▸ **Задание 1**
Перечислите людей, которые, согласно отрывку о Щукином дворе, стоят рядом в пестрой толпе его рядов.
▸ **Задание 2**
Допишите следующую часть отрывка о Щукином дворе, начиная после его последнего предложения.

▸ **Отрывок**
*-*-*

Считают здесь на счетах по китайскому способу: при помощи абаки — рамы с протянутыми в ней проволочными линиями и нанизанными на них шариками, которые передвигают, производя сложение.
Не все посетители покупают на Щукином дворе. Туда ходят побродить, и в его рядах толпится пестрый люд: мужик в тулупе, солдат в серой шинели стоят рядом со светским человеком в меховой шубе или антикваром, надеющимся напасть на какую-нибудь редкую вещь, что становится все труднее. Наивность давно улетучилась с этого базара, из страха ошибиться и просчитаться торговцы за любую безделицу запрашивают феноменальные цены. Горестное воспоминание о том, что раньше они задешево уступали редкие вещи, цены которым они не знали, сделало их еще более подозрительными, чем недоверчивые овернцы с улицы Лапп в Париже.
В этом хаосе вы найдете все: есть квартал старых книг, французские, английские, немецкие фолианты, книги всех стран мира набросаны здесь, прямо на снегу, среди разрозненных, измятых, в пятнах, изъеденных червями и мышами книг на русском языке. Иногда пытливый и терпеливый человек вдруг может открыть в ворохе хлама какую-нибудь первопечатную книгу, первое издание, потерянный том давно распроданного и вышедшего из употребления опуса, прибывшего на Щукин двор после целой вереницы приключений, могущих послужить сюжетом для какой-нибудь юмористической одиссеи. Некоторые из книготорговцев не умеют читать, но это не мешает им превосходно знать свой товар.

*-*-*

▸ **Список записей**
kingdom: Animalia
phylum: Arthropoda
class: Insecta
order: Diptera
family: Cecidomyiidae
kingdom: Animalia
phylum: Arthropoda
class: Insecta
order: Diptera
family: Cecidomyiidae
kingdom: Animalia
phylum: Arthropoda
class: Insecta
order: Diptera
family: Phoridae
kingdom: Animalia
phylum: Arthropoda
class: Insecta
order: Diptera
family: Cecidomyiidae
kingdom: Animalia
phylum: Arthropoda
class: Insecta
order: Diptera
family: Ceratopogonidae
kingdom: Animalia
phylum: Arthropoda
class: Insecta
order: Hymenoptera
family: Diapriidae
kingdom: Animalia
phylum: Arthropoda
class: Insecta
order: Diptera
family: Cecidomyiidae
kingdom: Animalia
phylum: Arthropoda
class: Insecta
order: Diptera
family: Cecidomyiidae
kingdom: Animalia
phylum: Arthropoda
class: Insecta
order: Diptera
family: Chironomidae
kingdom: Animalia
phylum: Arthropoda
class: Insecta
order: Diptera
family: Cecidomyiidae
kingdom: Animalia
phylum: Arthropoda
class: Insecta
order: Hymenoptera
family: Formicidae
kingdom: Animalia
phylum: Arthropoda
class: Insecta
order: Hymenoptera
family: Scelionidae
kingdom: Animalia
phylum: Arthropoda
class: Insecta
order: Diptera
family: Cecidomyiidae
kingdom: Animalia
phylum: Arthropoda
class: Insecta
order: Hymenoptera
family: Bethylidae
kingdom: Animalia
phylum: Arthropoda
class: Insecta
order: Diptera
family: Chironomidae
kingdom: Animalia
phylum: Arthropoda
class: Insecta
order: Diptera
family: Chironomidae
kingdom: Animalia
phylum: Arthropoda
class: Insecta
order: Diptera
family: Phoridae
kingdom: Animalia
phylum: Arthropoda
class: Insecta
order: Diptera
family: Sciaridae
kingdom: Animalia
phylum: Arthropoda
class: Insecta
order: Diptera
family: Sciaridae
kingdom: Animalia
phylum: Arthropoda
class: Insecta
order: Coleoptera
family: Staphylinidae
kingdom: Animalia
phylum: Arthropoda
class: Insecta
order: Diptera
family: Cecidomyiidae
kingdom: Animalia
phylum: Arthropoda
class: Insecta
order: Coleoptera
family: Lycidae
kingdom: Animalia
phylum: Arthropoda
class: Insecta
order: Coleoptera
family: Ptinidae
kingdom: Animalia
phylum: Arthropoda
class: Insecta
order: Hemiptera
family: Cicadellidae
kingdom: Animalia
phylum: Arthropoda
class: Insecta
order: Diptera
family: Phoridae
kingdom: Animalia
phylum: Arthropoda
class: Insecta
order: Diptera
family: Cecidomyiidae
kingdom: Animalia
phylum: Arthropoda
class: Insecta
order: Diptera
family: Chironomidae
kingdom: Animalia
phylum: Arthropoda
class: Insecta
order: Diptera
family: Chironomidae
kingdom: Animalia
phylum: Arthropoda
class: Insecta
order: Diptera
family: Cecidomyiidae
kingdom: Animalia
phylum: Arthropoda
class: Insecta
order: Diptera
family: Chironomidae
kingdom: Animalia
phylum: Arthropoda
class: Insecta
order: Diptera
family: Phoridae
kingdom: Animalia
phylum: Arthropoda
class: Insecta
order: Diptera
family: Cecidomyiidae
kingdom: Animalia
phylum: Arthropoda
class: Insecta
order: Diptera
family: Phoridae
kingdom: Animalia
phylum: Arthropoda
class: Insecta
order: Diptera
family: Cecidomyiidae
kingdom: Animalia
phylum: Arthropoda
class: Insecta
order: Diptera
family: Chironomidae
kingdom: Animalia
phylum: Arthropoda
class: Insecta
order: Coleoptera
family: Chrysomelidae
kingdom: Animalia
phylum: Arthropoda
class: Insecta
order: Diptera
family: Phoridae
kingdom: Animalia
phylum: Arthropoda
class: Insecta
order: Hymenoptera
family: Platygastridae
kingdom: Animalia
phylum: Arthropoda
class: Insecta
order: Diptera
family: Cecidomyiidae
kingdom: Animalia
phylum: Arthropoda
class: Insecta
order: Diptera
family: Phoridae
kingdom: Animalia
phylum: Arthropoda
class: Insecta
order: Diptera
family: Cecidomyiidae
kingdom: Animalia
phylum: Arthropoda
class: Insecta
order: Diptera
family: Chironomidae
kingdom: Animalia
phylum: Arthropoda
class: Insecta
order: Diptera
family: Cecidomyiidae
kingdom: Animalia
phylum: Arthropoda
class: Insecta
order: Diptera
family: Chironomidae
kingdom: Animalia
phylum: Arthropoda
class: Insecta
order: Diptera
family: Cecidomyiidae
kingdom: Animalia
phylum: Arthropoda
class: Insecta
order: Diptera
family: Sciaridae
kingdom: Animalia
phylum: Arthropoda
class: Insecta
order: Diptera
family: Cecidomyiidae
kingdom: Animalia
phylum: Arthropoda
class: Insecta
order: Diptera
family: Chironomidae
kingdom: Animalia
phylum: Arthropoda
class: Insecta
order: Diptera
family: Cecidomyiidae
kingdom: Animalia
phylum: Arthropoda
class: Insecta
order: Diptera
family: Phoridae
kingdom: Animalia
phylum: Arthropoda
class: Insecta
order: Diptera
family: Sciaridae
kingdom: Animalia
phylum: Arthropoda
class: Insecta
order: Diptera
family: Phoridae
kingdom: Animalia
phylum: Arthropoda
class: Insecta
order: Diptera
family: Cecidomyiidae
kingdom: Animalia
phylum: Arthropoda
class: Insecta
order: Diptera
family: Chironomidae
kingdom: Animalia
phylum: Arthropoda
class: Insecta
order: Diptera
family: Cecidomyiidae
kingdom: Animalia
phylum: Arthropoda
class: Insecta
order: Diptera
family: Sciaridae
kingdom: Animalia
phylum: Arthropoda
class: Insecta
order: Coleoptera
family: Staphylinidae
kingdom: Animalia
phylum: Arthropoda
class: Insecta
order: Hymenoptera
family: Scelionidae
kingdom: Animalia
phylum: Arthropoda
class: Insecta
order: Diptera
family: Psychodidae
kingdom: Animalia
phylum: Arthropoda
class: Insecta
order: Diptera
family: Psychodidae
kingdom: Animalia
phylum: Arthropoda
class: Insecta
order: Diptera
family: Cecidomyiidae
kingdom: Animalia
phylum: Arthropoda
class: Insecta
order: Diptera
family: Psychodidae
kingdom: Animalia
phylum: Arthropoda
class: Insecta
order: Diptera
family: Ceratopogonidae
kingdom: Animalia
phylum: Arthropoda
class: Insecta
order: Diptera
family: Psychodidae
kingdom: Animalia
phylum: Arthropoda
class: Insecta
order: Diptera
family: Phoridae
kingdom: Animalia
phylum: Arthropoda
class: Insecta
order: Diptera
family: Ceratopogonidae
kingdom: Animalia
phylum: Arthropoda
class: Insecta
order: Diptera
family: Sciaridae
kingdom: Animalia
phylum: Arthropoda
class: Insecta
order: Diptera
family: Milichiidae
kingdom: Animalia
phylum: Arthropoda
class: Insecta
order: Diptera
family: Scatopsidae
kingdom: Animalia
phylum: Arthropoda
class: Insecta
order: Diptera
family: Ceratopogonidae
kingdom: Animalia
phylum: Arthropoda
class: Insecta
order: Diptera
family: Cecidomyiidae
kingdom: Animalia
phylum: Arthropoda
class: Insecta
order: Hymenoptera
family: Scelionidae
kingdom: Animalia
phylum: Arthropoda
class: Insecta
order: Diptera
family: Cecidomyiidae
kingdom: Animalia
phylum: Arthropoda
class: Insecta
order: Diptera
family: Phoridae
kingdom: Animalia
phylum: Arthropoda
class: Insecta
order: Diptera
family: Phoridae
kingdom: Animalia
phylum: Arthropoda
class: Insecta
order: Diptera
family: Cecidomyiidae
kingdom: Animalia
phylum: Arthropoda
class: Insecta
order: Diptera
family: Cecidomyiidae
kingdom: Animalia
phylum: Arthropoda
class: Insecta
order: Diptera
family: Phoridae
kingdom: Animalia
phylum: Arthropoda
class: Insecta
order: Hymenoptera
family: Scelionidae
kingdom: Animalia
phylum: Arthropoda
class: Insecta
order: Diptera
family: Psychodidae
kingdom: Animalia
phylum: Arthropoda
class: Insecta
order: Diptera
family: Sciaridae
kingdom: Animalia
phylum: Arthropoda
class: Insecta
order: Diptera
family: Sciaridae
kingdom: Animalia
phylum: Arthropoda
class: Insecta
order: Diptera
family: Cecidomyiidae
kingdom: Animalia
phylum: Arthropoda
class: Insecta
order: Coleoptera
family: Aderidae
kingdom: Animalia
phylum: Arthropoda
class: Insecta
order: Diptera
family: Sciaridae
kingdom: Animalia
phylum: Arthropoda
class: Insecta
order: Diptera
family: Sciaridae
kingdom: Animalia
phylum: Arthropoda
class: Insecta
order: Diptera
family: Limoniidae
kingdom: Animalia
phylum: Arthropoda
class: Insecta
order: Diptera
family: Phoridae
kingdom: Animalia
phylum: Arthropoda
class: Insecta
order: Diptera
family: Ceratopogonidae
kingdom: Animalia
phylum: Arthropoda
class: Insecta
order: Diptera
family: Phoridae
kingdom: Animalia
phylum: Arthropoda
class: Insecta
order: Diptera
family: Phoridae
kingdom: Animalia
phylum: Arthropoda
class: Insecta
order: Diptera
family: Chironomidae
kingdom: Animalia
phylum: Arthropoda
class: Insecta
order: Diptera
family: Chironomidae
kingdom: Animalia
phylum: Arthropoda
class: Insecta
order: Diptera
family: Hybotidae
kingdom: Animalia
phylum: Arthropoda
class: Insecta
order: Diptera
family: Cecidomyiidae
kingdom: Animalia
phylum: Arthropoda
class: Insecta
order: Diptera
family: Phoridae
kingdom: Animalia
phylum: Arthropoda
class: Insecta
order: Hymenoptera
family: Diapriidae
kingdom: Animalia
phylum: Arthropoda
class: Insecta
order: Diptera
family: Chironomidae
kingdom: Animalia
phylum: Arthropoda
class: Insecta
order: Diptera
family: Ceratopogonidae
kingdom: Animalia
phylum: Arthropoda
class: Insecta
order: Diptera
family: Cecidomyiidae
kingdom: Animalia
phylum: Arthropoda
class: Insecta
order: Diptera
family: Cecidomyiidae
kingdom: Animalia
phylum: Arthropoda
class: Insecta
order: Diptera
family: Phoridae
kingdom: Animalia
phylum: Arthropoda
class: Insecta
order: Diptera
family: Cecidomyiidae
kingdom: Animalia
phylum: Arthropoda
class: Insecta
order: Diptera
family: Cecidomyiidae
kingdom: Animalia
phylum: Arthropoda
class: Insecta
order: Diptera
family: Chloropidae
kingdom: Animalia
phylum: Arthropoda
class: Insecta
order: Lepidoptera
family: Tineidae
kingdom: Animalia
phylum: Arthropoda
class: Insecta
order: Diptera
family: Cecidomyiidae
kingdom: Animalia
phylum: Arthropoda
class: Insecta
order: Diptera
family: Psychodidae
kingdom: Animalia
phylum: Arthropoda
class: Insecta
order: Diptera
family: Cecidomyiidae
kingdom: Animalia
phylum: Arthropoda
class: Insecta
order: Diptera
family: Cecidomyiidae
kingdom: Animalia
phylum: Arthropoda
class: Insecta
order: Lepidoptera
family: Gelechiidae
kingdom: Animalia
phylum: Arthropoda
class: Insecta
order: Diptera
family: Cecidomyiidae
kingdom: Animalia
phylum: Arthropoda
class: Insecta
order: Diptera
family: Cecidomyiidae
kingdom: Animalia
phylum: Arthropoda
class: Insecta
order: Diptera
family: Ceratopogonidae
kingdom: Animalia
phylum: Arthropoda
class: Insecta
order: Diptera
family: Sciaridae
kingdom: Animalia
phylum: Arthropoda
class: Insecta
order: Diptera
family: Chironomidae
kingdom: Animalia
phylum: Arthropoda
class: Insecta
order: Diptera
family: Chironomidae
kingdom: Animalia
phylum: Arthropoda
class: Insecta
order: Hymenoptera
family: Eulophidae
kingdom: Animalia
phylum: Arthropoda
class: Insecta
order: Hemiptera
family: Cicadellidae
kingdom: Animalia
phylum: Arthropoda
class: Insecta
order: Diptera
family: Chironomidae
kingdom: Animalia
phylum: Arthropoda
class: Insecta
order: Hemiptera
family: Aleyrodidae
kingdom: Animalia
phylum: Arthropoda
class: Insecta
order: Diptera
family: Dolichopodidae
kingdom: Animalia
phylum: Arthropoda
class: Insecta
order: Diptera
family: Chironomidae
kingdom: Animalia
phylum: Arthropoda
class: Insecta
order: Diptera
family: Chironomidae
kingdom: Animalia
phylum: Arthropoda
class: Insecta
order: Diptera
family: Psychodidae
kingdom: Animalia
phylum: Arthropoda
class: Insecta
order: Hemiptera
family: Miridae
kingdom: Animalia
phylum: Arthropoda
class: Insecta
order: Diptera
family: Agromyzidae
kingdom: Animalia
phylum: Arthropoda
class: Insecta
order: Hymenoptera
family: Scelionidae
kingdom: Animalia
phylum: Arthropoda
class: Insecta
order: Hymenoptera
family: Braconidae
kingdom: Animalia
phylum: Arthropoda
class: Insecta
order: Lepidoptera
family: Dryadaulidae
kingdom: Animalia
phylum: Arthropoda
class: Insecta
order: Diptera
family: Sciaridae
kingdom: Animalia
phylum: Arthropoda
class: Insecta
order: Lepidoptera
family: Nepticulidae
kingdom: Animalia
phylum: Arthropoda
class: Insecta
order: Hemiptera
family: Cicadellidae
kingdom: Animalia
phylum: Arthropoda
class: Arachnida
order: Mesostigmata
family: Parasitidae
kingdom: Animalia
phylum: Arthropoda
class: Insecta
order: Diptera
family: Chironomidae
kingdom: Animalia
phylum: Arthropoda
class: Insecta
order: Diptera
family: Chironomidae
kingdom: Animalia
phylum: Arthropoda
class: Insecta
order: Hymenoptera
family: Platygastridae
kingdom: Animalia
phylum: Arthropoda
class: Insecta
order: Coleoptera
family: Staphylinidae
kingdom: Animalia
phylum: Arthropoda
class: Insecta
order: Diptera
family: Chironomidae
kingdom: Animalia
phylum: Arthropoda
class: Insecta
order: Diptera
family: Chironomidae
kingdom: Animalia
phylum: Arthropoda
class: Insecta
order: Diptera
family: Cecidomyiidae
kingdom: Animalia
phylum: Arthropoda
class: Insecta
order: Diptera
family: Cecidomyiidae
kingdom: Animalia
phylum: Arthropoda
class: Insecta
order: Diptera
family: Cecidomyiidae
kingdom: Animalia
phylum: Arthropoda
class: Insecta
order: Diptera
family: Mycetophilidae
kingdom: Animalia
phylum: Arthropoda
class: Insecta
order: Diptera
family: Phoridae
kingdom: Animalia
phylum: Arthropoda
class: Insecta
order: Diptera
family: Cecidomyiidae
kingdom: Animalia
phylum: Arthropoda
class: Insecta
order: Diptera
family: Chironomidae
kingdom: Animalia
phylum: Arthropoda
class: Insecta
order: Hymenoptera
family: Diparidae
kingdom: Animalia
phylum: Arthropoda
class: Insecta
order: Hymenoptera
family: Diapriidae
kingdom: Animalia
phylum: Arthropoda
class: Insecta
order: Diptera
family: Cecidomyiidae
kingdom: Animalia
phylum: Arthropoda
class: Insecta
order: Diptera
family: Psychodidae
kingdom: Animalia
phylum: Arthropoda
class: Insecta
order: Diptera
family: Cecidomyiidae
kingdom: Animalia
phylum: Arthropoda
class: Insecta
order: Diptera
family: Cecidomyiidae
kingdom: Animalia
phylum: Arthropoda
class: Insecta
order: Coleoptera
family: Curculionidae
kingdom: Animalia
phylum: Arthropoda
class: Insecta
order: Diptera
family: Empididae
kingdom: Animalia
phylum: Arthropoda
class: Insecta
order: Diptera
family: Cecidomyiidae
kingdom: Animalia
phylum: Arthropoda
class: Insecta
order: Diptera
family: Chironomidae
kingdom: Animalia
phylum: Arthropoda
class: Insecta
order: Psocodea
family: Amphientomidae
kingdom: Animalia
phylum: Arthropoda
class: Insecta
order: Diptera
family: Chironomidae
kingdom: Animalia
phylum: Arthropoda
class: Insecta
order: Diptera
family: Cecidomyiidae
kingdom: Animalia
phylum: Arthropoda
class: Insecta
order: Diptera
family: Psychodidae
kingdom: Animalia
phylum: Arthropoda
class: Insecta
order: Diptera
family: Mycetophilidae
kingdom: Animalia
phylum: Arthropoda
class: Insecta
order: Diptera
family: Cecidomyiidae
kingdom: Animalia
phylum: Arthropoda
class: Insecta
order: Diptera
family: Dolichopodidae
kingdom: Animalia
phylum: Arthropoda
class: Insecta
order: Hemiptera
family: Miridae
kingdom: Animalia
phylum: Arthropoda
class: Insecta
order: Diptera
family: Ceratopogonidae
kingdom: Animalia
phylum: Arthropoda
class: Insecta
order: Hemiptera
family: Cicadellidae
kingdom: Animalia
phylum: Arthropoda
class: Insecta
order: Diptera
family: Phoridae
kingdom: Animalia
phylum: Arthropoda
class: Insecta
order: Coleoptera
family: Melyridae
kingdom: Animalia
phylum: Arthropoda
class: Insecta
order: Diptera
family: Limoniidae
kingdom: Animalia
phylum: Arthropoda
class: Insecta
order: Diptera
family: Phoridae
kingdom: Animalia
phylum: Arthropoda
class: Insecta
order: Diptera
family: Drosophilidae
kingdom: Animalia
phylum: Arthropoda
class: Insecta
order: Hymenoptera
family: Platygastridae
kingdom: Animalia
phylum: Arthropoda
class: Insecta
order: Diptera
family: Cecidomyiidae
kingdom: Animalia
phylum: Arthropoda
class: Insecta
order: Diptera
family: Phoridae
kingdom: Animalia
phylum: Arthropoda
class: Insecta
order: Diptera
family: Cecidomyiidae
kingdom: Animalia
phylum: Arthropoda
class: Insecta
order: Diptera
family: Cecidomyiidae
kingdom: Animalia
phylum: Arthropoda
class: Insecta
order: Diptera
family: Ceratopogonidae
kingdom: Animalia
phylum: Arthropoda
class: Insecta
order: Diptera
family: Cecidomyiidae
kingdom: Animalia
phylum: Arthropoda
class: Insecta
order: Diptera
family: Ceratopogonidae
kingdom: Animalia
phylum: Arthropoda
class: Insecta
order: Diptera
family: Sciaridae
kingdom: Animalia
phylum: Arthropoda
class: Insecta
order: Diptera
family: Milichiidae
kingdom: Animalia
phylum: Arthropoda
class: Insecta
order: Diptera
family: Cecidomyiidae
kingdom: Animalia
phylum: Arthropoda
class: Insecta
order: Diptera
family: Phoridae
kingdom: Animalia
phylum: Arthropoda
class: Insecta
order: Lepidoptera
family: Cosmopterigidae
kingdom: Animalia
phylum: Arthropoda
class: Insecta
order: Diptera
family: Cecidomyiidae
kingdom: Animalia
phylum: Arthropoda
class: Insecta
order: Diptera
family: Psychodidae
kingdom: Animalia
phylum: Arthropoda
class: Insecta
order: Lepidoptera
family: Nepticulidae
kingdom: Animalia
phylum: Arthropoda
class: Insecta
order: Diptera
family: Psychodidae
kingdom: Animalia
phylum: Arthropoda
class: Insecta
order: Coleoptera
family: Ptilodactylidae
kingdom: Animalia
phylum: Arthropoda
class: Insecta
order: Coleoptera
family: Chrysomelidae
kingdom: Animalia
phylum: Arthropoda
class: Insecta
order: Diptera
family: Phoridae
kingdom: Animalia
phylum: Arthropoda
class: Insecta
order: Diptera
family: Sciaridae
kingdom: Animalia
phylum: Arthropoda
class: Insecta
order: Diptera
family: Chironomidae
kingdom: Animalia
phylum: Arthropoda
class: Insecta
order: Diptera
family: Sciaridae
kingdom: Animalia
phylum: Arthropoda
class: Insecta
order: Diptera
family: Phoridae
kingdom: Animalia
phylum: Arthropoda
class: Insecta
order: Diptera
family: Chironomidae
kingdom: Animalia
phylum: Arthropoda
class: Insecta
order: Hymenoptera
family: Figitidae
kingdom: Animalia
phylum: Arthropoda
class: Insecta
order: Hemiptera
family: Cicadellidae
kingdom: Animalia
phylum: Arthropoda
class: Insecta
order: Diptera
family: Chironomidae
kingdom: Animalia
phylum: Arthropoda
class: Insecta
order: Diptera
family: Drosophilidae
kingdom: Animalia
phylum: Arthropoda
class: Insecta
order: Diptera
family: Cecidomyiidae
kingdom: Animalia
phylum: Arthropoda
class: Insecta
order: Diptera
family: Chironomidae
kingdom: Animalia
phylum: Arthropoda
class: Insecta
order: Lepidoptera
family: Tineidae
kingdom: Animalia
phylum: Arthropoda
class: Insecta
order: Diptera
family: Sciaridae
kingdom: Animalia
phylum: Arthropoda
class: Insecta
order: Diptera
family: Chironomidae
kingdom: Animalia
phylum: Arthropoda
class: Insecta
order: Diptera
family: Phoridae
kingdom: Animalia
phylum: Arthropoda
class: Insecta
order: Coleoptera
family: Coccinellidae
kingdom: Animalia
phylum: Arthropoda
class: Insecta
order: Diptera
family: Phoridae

*-*-*

▸ **Ответ 1**
Мужик в тулупе, солдат в серой шинели, светский человек в меховой шубе и антиквар, надеющийся напасть на какую-нибудь редкую вещь.

▸ **Ответ 2**
Есть и лавки эстампов, черных и раскрашенных литографий. Часто там можно увидеть портреты царей, великих князей и княгинь, высших должностных лиц и генералов предыдущих царствований. Выполненные больше увлеченной, чем умелой, рукой, они дают очень странное представление об августейших особах. Понятно, конечно, что «Четыре времени года», «Четыре стороны света», «Предложение руки», «Свадьба», «Ночь новобрачной» или «Утро новобрачной» — вся эта ужасная пачкотня бумаги с нашей улицы Сен-Жак встречается здесь во множестве.
Женщин меньшинство среди фланирующих людей и покупателей. У нас было бы наоборот. Русские женщины, хотя ничто их не принуждает, как будто сохраняют восточную привычку к домашнему заточению. Они мало выходят. Редко, когда издали заметишь простую женщину в платке, подвязанном под подбородком, в суконном или плюшевом балахоне, надетом, как мужской редингот, на толстые юбки. В грубых смазных сапогах она топчется в снегу, оставляя следы, о которых не подумаешь, что они принадлежат представительнице прекрасного пола. Женщины, которые останавливаются у выставленного товара, в основном немки, иностранки. В лавках Щукина двора, как и на базарах Смирны или Константинополя, продавцы — мужчины. Не могу вспомнить, чтобы хоть раз мне пришлось увидеть русскую торговку.
В рядах подержанной мебели можно пройти курс домашней экономии и получить сведения о русской частной жизни, по этим более или менее сохранившимся останкам узнать историю их прежних владельцев: здесь в наличии все стили. Моды, одна за другой, откладывали здесь свои слои. Каждая эпоха залегала здесь своим пластом вышедших из употребления, ставших смешными форм. Но преобладали большие диваны, обтянутые зеленой кожей, — типично русская мебель!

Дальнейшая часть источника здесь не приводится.